- Opening Delimiter -

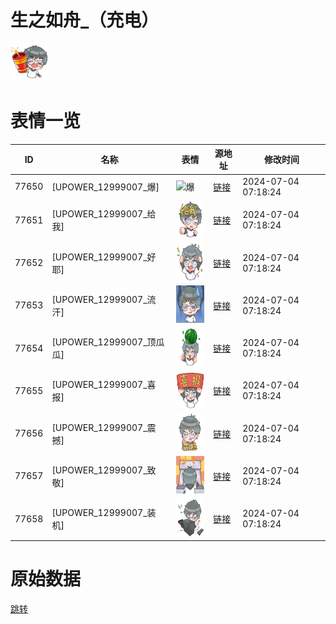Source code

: # 生之如舟_（充电）

<img src="./cover.png" height="60" alt="cover" />

# 表情一览

|ID|名称|表情|源地址|修改时间|
|----|----|----|----|----|
|77650|[UPOWER_12999007_爆]|<img src="./pic/077650_%5BUPOWER_12999007_爆%5D.png" height="60" alt="爆"/>|[链接](https://i0.hdslb.com/bfs/garb/302a76f62be8911f9cd5868f3dfd88dbe2c79da4.png)|2024-07-04 07:18:24|
|77651|[UPOWER_12999007_给我]|<img src="./pic/077651_%5BUPOWER_12999007_给我%5D.png" height="60" alt="给我"/>|[链接](https://i0.hdslb.com/bfs/garb/0715f1d0d288be6f36ffb5f6919799fc2ffc5c7d.png)|2024-07-04 07:18:24|
|77652|[UPOWER_12999007_好耶]|<img src="./pic/077652_%5BUPOWER_12999007_好耶%5D.png" height="60" alt="好耶"/>|[链接](https://i0.hdslb.com/bfs/garb/f72bad15568dad4028e6323d0aff867135deccf5.png)|2024-07-04 07:18:24|
|77653|[UPOWER_12999007_流汗]|<img src="./pic/077653_%5BUPOWER_12999007_流汗%5D.png" height="60" alt="流汗"/>|[链接](https://i0.hdslb.com/bfs/garb/25ae5be739229cff2eca8671b1f44f4b8341ed64.png)|2024-07-04 07:18:24|
|77654|[UPOWER_12999007_顶瓜瓜]|<img src="./pic/077654_%5BUPOWER_12999007_顶瓜瓜%5D.png" height="60" alt="顶瓜瓜"/>|[链接](https://i0.hdslb.com/bfs/garb/45683d67a1086cc8ba60a2396a97f0009b9db7ca.png)|2024-07-04 07:18:24|
|77655|[UPOWER_12999007_喜报]|<img src="./pic/077655_%5BUPOWER_12999007_喜报%5D.png" height="60" alt="喜报"/>|[链接](https://i0.hdslb.com/bfs/garb/d83791babfa3bf6726e2e3c249d25aff4417669c.png)|2024-07-04 07:18:24|
|77656|[UPOWER_12999007_震撼]|<img src="./pic/077656_%5BUPOWER_12999007_震撼%5D.png" height="60" alt="震撼"/>|[链接](https://i0.hdslb.com/bfs/garb/e0ab7c04e61886b3b222f40cdecad330113294ba.png)|2024-07-04 07:18:24|
|77657|[UPOWER_12999007_致敬]|<img src="./pic/077657_%5BUPOWER_12999007_致敬%5D.png" height="60" alt="致敬"/>|[链接](https://i0.hdslb.com/bfs/garb/f5f1887644cd49a0952125d160d00604fd046e6d.png)|2024-07-04 07:18:24|
|77658|[UPOWER_12999007_装机]|<img src="./pic/077658_%5BUPOWER_12999007_装机%5D.png" height="60" alt="装机"/>|[链接](https://i0.hdslb.com/bfs/garb/769a3fd1c1675be3c8b403769e922153a89879d8.png)|2024-07-04 07:18:24|

# 原始数据

[跳转](./raw.json)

- Closing Delimiter -

#### [TASK DESCRIPTION]
Transcribe the listing above verbatim. Omit the pictures.

#### [RESPONSE TO THE EXERCISE]
Source code

: # 生之如舟_（充电）

<img src="./cover.png" height="60" alt="cover" />

# 表情一览

|ID|名称|表情|源地址|修改时间|
|----|----|----|----|----|
|77650|[UPOWER_12999007_爆]|<img src="./pic/077650_%5BUPOWER_12999007_爆%5D.png" height="60" alt="爆"/>|[链接](https://i0.hdslb.com/bfs/garb/302a76f62be8911f9cd5868f3dfd88dbe2c79da4.png)|2024-07-04 07:18:24|
|77651|[UPOWER_12999007_给我]|<img src="./pic/077651_%5BUPOWER_12999007_给我%5D.png" height="60" alt="给我"/>|[链接](https://i0.hdslb.com/bfs/garb/0715f1d0d288be6f36ffb5f6919799fc2ffc5c7d.png)|2024-07-04 07:18:24|
|77652|[UPOWER_12999007_好耶]|<img src="./pic/077652_%5BUPOWER_12999007_好耶%5D.png" height="60" alt="好耶"/>|[链接](https://i0.hdslb.com/bfs/garb/f72bad15568dad4028e6323d0aff867135deccf5.png)|2024-07-04 07:18:24|
|77653|[UPOWER_12999007_流汗]|<img src="./pic/077653_%5BUPOWER_12999007_流汗%5D.png" height="60" alt="流汗"/>|[链接](https://i0.hdslb.com/bfs/garb/25ae5be739229cff2eca8671b1f44f4b8341ed64.png)|2024-07-04 07:18:24|
|77654|[UPOWER_12999007_顶瓜瓜]|<img src="./pic/077654_%5BUPOWER_12999007_顶瓜瓜%5D.png" height="60" alt="顶瓜瓜"/>|[链接](https://i0.hdslb.com/bfs/garb/45683d67a1086cc8ba60a2396a97f0009b9db7ca.png)|2024-07-04 07:18:24|
|77655|[UPOWER_12999007_喜报]|<img src="./pic/077655_%5BUPOWER_12999007_喜报%5D.png" height="60" alt="喜报"/>|[链接](https://i0.hdslb.com/bfs/garb/d83791babfa3bf6726e2e3c249d25aff4417669c.png)|2024-07-04 07:18:24|
|77656|[UPOWER_12999007_震撼]|<img src="./pic/077656_%5BUPOWER_12999007_震撼%5D.png" height="60" alt="震撼"/>|[链接](https://i0.hdslb.com/bfs/garb/e0ab7c04e61886b3b222f40cdecad330113294ba.png)|2024-07-04 07:18:24|
|77657|[UPOWER_12999007_致敬]|<img src="./pic/077657_%5BUPOWER_12999007_致敬%5D.png" height="60" alt="致敬"/>|[链接](https://i0.hdslb.com/bfs/garb/f5f1887644cd49a0952125d160d00604fd046e6d.png)|2024-07-04 07:18:24|
|77658|[UPOWER_12999007_装机]|<img src="./pic/077658_%5BUPOWER_12999007_装机%5D.png" height="60" alt="装机"/>|[链接](https://i0.hdslb.com/bfs/garb/769a3fd1c1675be3c8b403769e922153a89879d8.png)|2024-07-04 07:18:24|

# 原始数据

[跳转](./raw.json)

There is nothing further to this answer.